LOS ANGELES (CNS) - All flags at Los Angeles Unified School District properties will be flown at half-staff until Wednesday in honor of former Superintendent Michelle King, who died of cancer Saturday at the age of 57.
“Dr. King was a Los Angeles Unified student who found her passion in education and dedicated her life to making sure others received a great education,” LAUSD Superintendent Austin Beutner said in a statement released this morning. “We at Los Angeles Unified, and all in our community, are grateful for her leadership and commitment. And on behalf of the many, many students, teachers, and administrators whose lives she helped make better, thank you.”
King, who began her education career as a teacher's aide, ascended to the top spot at the LAUSD in January 2016, becoming the first African American woman to lead the nation's second-largest school district.
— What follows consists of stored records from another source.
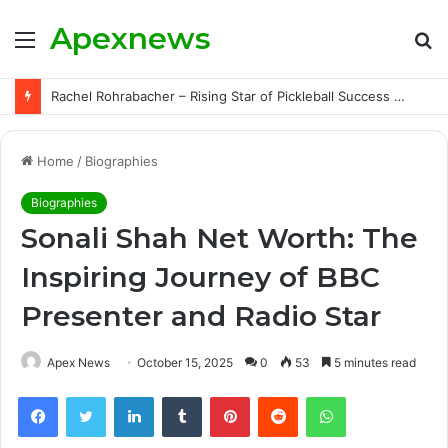
Apexnews
Menu
S
fo
Rachel Rohrabacher – Rising Star of Pickleball Success with Powerful Growth and Hidden Challenges
Home
/
Biographies
Biographies
Sonali Shah Net Worth: The
Inspiring Journey of BBC
Presenter and Radio Star
Apex News
October 15, 2025
0
53
5 minutes read
Facebook
Twitter
LinkedIn
Tumblr
Pinterest
Reddit
WhatsApp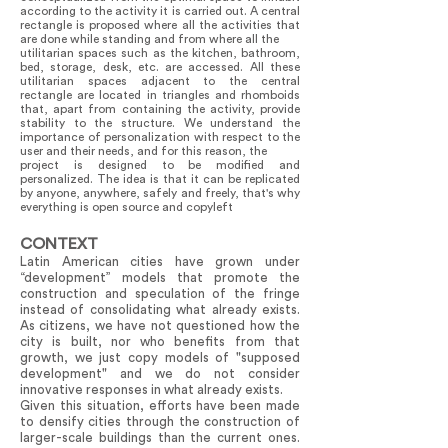
according to the activity it is carried out. A central
rectangle is proposed where all the activities that
are done while standing and from where all the
utilitarian spaces such as the kitchen, bathroom,
bed, storage, desk, etc. are accessed. All these
utilitarian spaces adjacent to the central
rectangle are located in triangles and rhomboids
that, apart from containing the activity, provide
stability to the structure. We understand the
importance of personalization with respect to the
user and their needs, and for this reason, the
project is designed to be modified and
personalized. The idea is that it can be replicated
by anyone, anywhere, safely and freely, that's why
everything is open source and copyleft
CONTEXT
Latin American cities have grown under
“development” models that promote the
construction and speculation of the fringe
instead of consolidating what already exists.
As citizens, we have not questioned how the
city is built, nor who benefits from that
growth, we just copy models of "supposed
development" and we do not consider
innovative responses in what already exists.
Given this situation, efforts have been made
to densify cities through the construction of
larger-scale buildings than the current ones.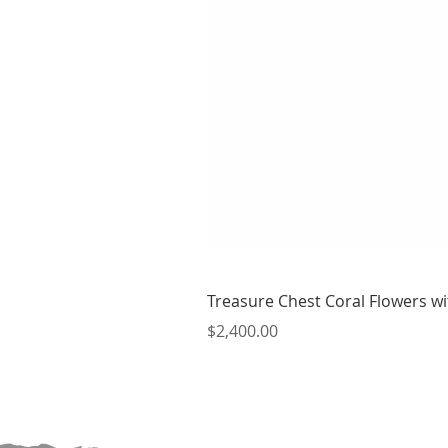
Treasure Chest Coral Flowers wit
Price
$2,400.00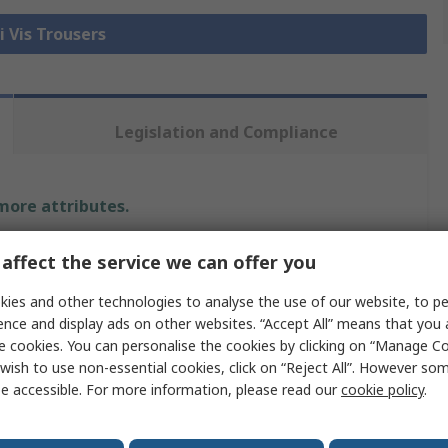
i Vis Trousers
Legislation and Compliance
 more attributes.
Value
affect the service we can offer you
Orbit International
ies and other technologies to analyse the use of our website, to pe
ence and display ads on other websites. “Accept All” means that you
Hi Vis Trouser
e cookies. You can personalise the cookies by clicking on “Manage Coo
wish to use non-essential cookies, click on “Reject All”. However so
Yellow
e accessible. For more information, please read our
cookie policy
.
34 to 36 in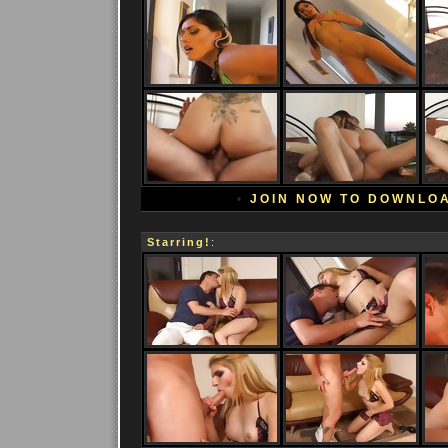
•
JOIN NOW TO DOWNLO
Starring!
: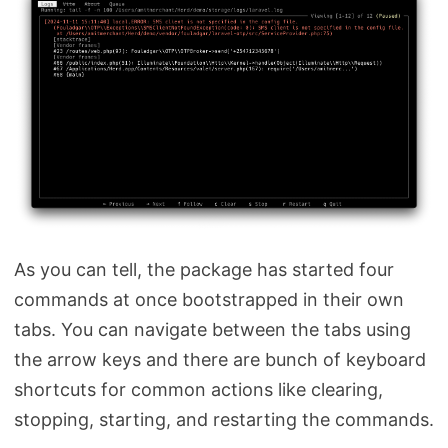
As you can tell, the package has started four
commands at once bootstrapped in their own
tabs. You can navigate between the tabs using
the arrow keys and there are bunch of keyboard
shortcuts for common actions like clearing,
stopping, starting, and restarting the commands.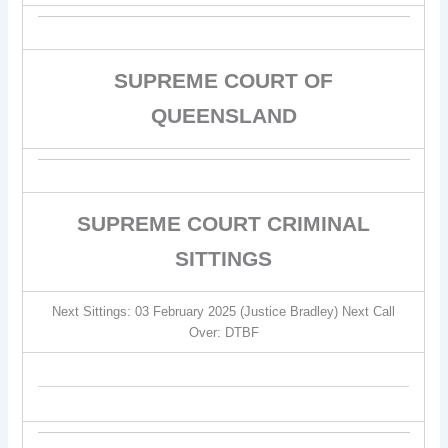
SUPREME COURT OF
QUEENSLAND
SUPREME COURT CRIMINAL
SITTINGS
Next Sittings: 03 February 2025 (Justice Bradley) Next Call
Over: DTBF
She went on medical leave in September of the following year, then announced in January 2018 that she was battling cancer and would not be returning to her job.
United Teachers Los Angeles, which represents more than 35,000 teachers and health and human services professionals who work in the LAUSD and at charter schools, issued a statement calling King's death “a terrible loss --
for her family, for her community, and for the Los Angeles Unified School District.”
“King made education her life's work, and she was devoted to upholding a public school system that serves all students,” the UTLA statement says. “As the first African-American woman to be LAUSD superintendent, she blazed a trail for our future. Our condolences to her family and to those whose lives she touched during her long career.”
The LAUSD Board of Education issued a joint statement over the weekend thanking King “for 33 years as an exemplary educator, inspirational role model and steadfast leader.”
King, who held a doctorate from the USC Rossier School of Education, got her undergraduate degree in biology from UCLA and a master's degree in administration from Pepperdine University. The mother of three daughters was educated in LAUSD schools, attending Century Park and Windsor Hills elementary schools, Palms Junior High and Palisades High School.